There are three main techniques of Parameter Efficient Fine-tuning (PEFT). They are as mentioned below: 

### 1. Selective 

Only 'select' subset parameters of the LLM gets updated for fine-tuning and freezes the original LLM parameters.

### 2. Additive

We will add trainable layers on top of the LLM model without disturbing the model's original parameters.  There are two ways which we can add:

- Adapters - adds a new layer

- Soft Prompts - focuses on the input prompt also called as Prompt Tuning (remember not Prompt Engineering).

### 3. Reparameterization

Leverage LoRA (Low Rank Adaption) Technique and re-parameterize the model weights during training. 

## LoRA (Low Rank Adaption of LLMs) - Reparameterization Technique

- Aims to reduce the number of parameters that need to be updated during fine-tuning, making the process more parameter-efficient.

- During fine-tuning, the Model weights are reparameterized using a low-rank factorization.
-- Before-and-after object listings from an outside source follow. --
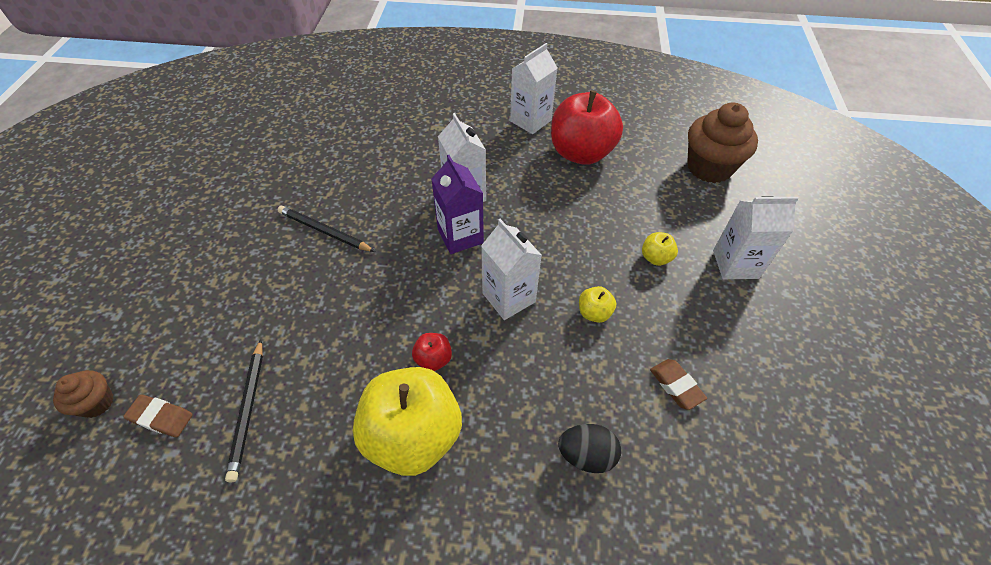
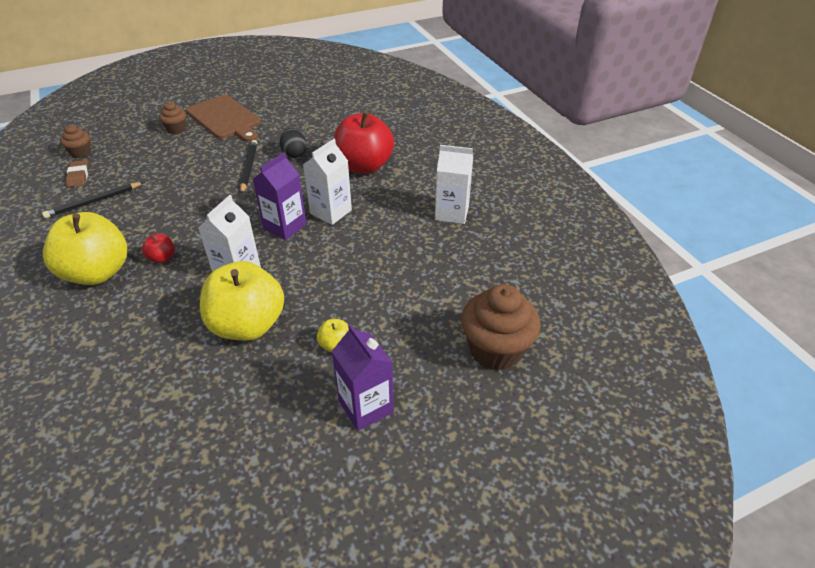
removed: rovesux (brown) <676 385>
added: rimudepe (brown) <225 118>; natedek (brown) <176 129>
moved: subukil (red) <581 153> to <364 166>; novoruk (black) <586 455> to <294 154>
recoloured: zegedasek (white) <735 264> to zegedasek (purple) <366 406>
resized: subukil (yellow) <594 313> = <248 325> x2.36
This means that the original weight matrix is decomposed into two smaller matrices, one with lower rank making the parameters that are to be updated during fine-tuning much smaller in size.

- The low-rank matrices are then used to reconstruct the original weight matrix, allowing the model to maintain its performance while only updating a fraction of the parameters during fine-tuning.
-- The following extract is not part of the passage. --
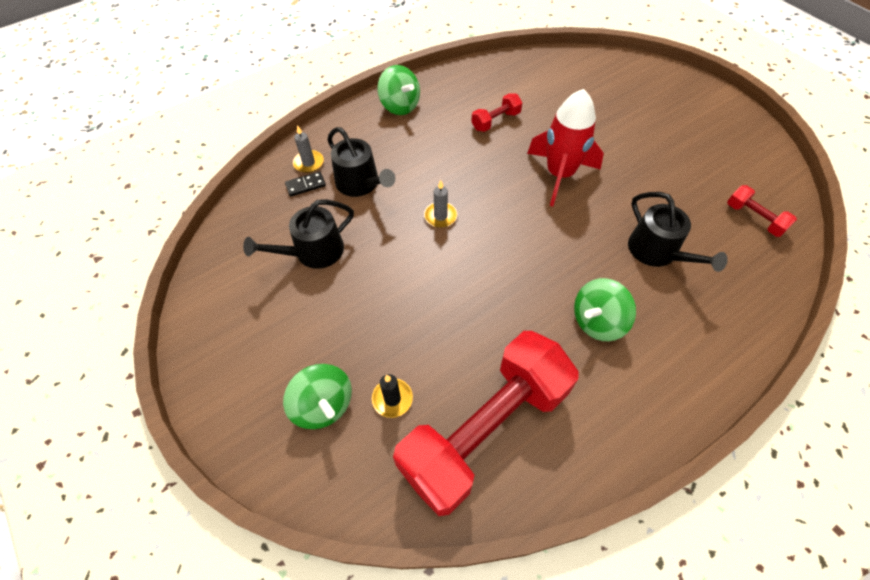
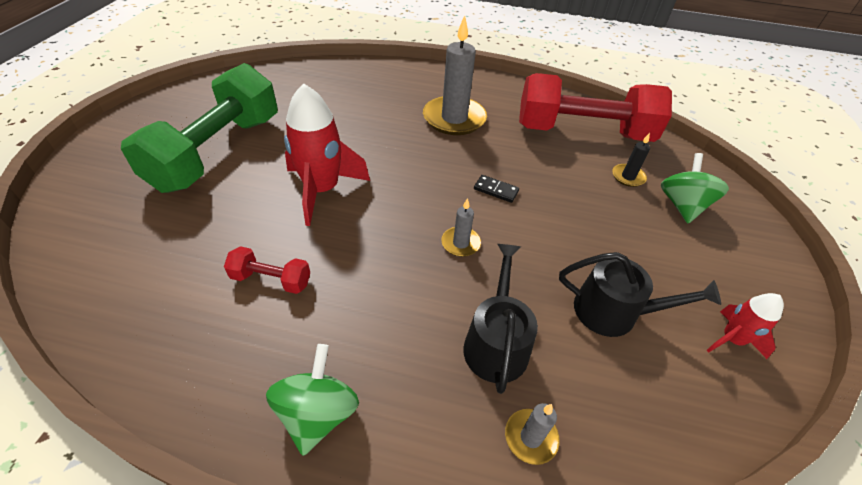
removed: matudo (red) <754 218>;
- During fine-tuning, the low-rank reparameterization allows the model to adapt to new tasks while preserving the knowledge learned during pre-training by avoiding catastrophic forgetting.

- This is particularly useful for large language models (LLMs) where the number of parameters can be in the billions, making full fine-tuning computationally expensive and time-consuming.
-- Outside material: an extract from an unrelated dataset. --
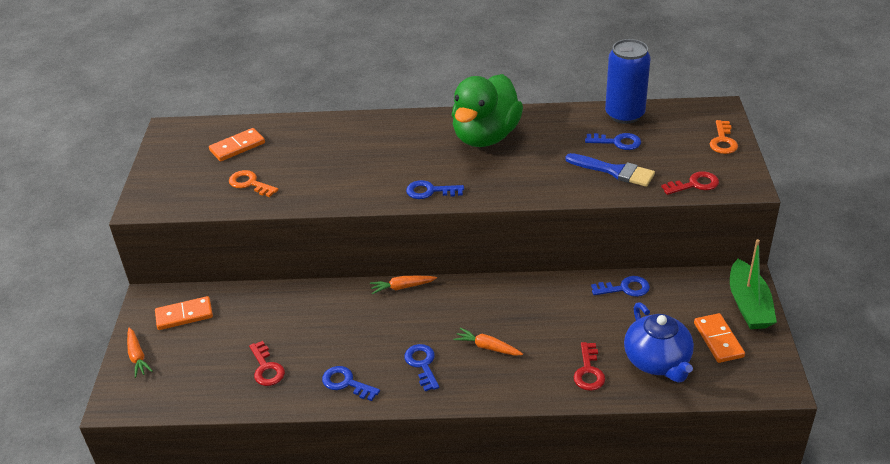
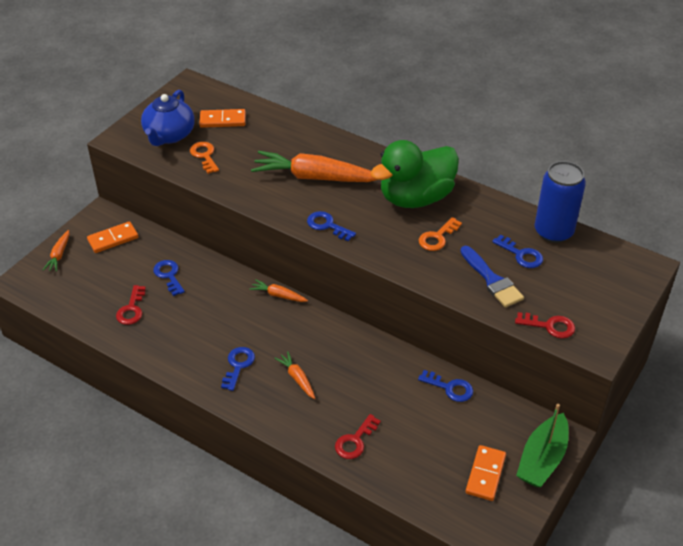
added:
## Prompt Tuning - Additive Technique

- LoRA was a technique, where in which we have used an efficient way of updating the model parameters without re-training each and every single parameter again. 

- Prompt Tuning is a technique where we will add a new layer to the existing LLM without changing the weights at all. 

### Is it related to Prompt Engineering? 

- It looks like its related to "Prompt Engineering" but this technique is completely different. Prompt Engineering means refining our prompt, using one or few-shot inference. 

- But there are drawbacks for the same where we require lot of manual efforts to write the prompts, and the context window limitation when we use one or few shot inference.

### What is Prompt Tuning? 

- Prompt Tuning is a technique where we add a new set of layer consisting of additional trainable tokens called as Soft Prompts. 

- During the supervised learning process, these trainable tokens will be assigned an optimal value.

- These set of trainable tokens called as Soft Prompts, are the virtual tokens comprising of the same size as the embedding vectors. 

- These soft prompts are not fixed for some words, instead these can be trained with any set of words like virtual tokens. During the supervised learning, these virtual tokens will be trained and assigned some value. 

- In Full fine-tuning, all the model parameter weights are updated, whereas in Prompt Tuning the original LLM weights are left untouched and a new layer is added. Only these embedding vectors of the soft prompts gets updated over time to optimize the model performance. 

- We can train different set of soft prompts for different tasks, and we can change therm during the time of inference. We can write our input prompt to change the soft prompts. 

- These Soft prompts (trainable tokens) occupies very less size on disk making it a powerful fine-tuning strategy.